Lediglich der enge Zeitrahmen war zunächst im Ausschuss zu monieren. Da die Gesetzesvorlage erst spät kam, musste auch dieses Gesetz im Schweinsgalopp durch die Ausschüsse getrieben werden, um rechtzeitig zum 1.1.2005 fertig gestellt zu werden. Wir haben uns auf dieses Tempo eingelassen, obwohl die Beratungszeit wirklich äußerst knapp bemessen war.
Nach der Anhörung der kommunalen Spitzenverbände und der Spitzen der Wohlfahrtsverbände wurden unsere Forderungen nach einem weitergehenden Anhörungsrecht der Beiräte sowie der Beteiligung sozial erfahrener Dritter angenommen. Wir hätten uns gewünscht, dass auch die Abschaffung des zweistufigen Widerspruchsverfahrens beibehalten worden wäre, aber das haben wir an anderer Stelle ja bereits hinreichend diskutiert. Es bleibt dabei, dass hier die bisherigen Rechte der Betroffenen auf eine unvoreingenommene und objektive Abwägung und Bescheidung ihres Widerspruchs durch eine zweite neutralere Instanz massiv eingeschränkt werden und, wie in anderen Bereichen, erhebliche Belastungen auf die Gerichte und die Betroffenen zukommen werden.
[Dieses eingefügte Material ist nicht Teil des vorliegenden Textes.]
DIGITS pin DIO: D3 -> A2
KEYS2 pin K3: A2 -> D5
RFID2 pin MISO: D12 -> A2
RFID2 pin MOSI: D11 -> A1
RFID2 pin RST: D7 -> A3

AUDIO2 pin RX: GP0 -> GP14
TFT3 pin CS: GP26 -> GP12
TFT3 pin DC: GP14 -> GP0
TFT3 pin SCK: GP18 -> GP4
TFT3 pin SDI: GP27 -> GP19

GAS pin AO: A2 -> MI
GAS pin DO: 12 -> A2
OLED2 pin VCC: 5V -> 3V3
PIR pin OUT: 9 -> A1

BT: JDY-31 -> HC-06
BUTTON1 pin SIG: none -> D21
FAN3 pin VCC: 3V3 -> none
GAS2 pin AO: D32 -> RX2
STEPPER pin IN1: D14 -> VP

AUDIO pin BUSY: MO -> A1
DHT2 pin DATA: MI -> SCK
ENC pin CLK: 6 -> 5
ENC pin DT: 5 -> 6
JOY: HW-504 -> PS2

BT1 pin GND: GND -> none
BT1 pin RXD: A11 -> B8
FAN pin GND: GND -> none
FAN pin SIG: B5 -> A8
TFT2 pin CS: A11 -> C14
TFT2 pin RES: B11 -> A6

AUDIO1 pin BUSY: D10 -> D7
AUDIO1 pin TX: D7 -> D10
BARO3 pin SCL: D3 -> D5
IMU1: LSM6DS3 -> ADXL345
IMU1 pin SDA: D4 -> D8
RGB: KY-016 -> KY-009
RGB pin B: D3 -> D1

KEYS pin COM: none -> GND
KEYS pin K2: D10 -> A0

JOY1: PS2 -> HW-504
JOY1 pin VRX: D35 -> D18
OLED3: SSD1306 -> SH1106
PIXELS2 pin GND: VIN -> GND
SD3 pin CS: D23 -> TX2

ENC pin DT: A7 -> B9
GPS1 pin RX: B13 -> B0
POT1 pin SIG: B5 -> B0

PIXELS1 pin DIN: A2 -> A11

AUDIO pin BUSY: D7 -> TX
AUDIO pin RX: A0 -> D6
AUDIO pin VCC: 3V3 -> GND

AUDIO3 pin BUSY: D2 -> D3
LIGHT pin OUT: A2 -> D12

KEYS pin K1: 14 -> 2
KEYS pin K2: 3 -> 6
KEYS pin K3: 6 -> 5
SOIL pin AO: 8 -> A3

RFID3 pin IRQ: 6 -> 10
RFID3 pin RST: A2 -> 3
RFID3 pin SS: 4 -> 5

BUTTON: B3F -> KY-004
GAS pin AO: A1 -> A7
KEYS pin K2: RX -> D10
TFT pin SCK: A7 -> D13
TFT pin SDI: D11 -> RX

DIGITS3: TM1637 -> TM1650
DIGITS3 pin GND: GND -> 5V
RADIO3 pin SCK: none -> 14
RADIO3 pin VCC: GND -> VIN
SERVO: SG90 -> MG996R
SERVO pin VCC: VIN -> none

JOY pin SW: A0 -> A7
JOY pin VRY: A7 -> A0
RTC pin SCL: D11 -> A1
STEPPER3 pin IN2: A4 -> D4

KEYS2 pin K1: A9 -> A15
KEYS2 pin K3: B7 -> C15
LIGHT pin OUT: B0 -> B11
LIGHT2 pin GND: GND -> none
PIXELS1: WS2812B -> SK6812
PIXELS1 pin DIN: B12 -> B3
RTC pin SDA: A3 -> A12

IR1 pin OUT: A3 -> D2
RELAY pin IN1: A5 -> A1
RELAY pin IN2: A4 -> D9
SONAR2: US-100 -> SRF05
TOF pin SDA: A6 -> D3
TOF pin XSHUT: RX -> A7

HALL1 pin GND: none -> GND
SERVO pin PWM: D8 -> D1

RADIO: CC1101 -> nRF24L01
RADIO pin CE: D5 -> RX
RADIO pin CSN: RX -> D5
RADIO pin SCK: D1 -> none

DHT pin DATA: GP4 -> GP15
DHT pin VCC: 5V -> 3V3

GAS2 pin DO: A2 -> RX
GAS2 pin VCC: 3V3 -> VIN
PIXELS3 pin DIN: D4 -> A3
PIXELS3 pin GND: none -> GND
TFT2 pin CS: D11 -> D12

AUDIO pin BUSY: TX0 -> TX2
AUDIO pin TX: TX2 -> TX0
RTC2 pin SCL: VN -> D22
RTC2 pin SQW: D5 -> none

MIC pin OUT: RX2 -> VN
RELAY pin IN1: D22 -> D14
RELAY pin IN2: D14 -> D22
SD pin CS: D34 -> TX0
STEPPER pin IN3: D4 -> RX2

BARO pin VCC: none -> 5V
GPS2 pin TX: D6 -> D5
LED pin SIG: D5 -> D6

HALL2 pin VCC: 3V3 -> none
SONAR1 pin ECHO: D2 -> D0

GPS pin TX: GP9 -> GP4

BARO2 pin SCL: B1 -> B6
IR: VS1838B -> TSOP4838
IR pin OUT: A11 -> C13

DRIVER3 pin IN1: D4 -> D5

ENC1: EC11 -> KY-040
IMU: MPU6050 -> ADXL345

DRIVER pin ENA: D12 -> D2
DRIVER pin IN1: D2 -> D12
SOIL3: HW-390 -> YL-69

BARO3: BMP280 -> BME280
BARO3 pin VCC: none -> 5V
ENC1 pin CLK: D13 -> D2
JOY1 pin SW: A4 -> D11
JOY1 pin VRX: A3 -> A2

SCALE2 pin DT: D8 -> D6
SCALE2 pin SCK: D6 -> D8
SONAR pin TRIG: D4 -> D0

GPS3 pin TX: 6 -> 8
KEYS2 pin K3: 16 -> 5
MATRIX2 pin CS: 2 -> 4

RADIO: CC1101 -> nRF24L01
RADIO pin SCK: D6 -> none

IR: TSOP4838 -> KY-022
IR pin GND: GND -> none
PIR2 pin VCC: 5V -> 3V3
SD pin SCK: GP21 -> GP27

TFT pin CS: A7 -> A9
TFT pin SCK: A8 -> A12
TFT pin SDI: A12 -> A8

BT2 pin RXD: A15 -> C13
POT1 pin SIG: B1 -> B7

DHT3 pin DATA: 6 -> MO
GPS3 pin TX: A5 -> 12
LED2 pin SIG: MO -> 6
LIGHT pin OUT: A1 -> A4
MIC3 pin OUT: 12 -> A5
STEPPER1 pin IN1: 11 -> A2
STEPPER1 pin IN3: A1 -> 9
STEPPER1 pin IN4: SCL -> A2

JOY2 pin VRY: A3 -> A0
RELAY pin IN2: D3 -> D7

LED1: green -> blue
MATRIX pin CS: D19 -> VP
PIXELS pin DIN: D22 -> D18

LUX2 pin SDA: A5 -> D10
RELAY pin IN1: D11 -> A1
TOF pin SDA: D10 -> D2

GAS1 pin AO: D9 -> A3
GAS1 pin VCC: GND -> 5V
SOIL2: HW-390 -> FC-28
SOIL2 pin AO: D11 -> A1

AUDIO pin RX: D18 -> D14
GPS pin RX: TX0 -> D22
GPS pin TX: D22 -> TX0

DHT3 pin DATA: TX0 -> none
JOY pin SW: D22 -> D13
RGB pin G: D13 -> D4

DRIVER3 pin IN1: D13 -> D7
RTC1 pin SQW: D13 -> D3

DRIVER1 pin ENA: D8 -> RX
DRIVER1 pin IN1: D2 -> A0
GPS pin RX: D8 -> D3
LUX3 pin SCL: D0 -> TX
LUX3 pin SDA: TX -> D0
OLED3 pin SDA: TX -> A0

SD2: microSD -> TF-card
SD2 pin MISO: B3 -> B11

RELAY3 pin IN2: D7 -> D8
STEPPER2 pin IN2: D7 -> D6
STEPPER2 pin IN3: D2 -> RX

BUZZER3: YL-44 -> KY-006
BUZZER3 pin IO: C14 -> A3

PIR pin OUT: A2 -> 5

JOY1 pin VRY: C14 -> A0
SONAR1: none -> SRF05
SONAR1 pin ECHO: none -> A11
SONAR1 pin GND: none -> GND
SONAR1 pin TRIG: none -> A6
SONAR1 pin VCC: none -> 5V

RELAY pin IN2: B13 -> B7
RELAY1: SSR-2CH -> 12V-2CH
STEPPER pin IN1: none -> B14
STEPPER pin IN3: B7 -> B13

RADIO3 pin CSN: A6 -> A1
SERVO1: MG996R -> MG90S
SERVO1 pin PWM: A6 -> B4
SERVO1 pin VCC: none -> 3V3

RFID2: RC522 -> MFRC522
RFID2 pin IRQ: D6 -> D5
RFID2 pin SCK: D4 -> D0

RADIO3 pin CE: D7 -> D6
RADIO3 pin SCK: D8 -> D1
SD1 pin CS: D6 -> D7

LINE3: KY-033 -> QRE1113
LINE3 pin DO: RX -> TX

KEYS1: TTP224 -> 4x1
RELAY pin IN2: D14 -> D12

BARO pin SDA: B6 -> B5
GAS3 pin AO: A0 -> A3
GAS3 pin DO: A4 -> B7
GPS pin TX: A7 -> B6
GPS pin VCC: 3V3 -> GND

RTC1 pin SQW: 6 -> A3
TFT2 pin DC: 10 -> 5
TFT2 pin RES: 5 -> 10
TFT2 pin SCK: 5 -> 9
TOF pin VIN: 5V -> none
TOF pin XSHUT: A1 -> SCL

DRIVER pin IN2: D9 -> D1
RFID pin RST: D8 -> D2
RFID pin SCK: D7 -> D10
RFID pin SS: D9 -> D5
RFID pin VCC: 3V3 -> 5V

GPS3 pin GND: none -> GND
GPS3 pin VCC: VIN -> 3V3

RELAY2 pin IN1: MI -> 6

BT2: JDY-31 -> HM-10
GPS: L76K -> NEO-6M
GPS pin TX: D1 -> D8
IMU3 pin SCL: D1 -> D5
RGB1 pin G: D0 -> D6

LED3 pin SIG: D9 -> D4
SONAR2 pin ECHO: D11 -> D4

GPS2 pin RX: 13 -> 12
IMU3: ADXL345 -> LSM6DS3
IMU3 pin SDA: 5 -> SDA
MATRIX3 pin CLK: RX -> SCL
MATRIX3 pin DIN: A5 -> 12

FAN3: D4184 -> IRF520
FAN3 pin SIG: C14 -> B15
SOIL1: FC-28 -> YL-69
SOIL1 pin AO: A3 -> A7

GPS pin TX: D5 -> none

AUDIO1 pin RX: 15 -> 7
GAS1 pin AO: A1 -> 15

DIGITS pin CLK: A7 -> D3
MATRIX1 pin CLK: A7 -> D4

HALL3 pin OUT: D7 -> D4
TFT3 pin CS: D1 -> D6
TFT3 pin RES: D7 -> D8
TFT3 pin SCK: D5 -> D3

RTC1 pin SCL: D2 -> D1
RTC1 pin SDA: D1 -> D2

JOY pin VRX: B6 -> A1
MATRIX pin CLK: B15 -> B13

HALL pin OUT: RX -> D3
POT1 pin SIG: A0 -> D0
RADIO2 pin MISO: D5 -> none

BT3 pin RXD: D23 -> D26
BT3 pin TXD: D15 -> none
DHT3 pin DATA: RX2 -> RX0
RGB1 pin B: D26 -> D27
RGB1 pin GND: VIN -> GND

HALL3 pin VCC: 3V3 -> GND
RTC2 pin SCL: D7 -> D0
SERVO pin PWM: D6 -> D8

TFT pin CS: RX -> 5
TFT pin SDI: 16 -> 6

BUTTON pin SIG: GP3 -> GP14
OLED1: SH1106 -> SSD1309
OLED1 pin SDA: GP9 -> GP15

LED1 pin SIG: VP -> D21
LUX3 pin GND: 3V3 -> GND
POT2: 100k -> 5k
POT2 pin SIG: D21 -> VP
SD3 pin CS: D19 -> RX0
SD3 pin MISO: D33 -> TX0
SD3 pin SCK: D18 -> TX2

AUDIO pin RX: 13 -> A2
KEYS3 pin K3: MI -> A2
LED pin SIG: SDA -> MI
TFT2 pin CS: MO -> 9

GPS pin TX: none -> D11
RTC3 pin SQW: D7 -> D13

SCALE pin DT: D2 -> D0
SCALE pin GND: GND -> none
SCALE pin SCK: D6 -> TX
Zunächst schien es auch Einigkeit zu geben, dass im Zusammenhang mit Ihrer Entscheidung, das Landesblindengeld abzuschaffen, keine zusätzlichen Belastungen für die Kommunen entstehen sollten. In der Presseerklärung vom 30.11.2004 über die Ergebnisse der Klausurtagung der CDU-Fraktion hatte deren Vorsitzender McAllister noch erklärt:
"Die Kommunen werden nicht zusätzlich belastet. Im quotalen System soll ein Ausgleich für die Städte, Gemeinden und Landkreise geschaffen werden."
Damit waren wir einverstanden. Es wäre ja auch noch schöner gewesen, wenn die Landesregierung das Blindengeld abschafft und die Kommunen auf den zusätzlichen Kosten hängen lässt.
Wir waren uns im Ausschuss einig über eine entsprechende Formulierung, bis am letzten Mittwoch in der Ausschusssitzung klar wurde, wer in der CDU in der Sozialpolitik das Sagen hat: Das sind eben nicht die Sozialpolitiker und Sozialpolitikerinnen, sondern die Haushälter. Da kam aus dem Haushaltsausschuss mal eben eine Formulierung herüber, die der oben zitierten Ansage diametral gegenübersteht: Erhöhte Aufwendungen für die Blindenhilfe nach SGB XII, also die über 21 Mio. € hinausgehen bleiben nun nach Maßgabe des Landeshaushaltes unberücksichtigt.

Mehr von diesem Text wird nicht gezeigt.